------ Record excerpts ------

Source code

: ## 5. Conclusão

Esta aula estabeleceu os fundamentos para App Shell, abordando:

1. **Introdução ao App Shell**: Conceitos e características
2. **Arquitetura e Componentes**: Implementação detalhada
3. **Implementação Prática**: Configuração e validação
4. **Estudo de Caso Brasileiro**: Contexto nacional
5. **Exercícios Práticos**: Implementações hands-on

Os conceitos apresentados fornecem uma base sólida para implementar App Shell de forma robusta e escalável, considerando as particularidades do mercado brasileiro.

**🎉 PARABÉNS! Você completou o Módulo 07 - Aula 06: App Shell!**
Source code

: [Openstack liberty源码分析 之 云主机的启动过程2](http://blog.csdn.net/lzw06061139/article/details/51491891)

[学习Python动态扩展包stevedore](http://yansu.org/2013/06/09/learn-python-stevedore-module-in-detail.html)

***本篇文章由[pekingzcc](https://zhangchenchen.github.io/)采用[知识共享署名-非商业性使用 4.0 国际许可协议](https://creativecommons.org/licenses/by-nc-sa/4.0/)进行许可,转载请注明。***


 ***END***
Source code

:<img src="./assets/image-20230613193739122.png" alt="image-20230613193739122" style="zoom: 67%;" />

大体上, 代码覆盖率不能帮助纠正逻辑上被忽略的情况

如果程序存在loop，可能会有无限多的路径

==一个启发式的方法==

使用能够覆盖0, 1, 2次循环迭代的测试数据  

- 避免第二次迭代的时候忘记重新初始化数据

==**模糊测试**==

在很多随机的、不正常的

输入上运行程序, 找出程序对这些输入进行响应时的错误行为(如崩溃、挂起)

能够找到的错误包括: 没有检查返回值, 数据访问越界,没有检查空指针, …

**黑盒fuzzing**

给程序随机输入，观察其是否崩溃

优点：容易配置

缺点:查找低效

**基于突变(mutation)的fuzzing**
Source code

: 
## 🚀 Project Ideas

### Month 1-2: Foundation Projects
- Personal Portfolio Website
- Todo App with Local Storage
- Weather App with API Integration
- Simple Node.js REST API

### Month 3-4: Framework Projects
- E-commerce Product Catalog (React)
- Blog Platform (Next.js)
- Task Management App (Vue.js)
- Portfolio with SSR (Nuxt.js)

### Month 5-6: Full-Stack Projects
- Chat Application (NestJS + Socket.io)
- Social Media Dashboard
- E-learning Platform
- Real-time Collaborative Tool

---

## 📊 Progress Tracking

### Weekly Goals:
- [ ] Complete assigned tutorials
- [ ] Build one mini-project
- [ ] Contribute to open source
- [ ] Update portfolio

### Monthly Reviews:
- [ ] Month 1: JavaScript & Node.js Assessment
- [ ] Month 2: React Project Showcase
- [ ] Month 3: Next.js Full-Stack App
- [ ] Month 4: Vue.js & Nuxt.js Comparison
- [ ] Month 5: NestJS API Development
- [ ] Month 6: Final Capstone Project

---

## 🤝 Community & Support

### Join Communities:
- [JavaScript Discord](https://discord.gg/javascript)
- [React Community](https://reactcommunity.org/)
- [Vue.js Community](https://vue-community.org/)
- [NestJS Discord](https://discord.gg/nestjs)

------

(Aim of the task)
In the material above, find the line containing "- [ ] Update portfolio" and the line containing "- [React Community](https://reactcommunity.org/)", then write out exactly those two lines and every line between them, and nothing more.

(Your solution)
- [ ] Update portfolio

### Monthly Reviews:
- [ ] Month 1: JavaScript & Node.js Assessment
- [ ] Month 2: React Project Showcase
- [ ] Month 3: Next.js Full-Stack App
- [ ] Month 4: Vue.js & Nuxt.js Comparison
- [ ] Month 5: NestJS API Development
- [ ] Month 6: Final Capstone Project

---

## 🤝 Community & Support

### Join Communities:
- [JavaScript Discord](https://discord.gg/javascript)
- [React Community](https://reactcommunity.org/)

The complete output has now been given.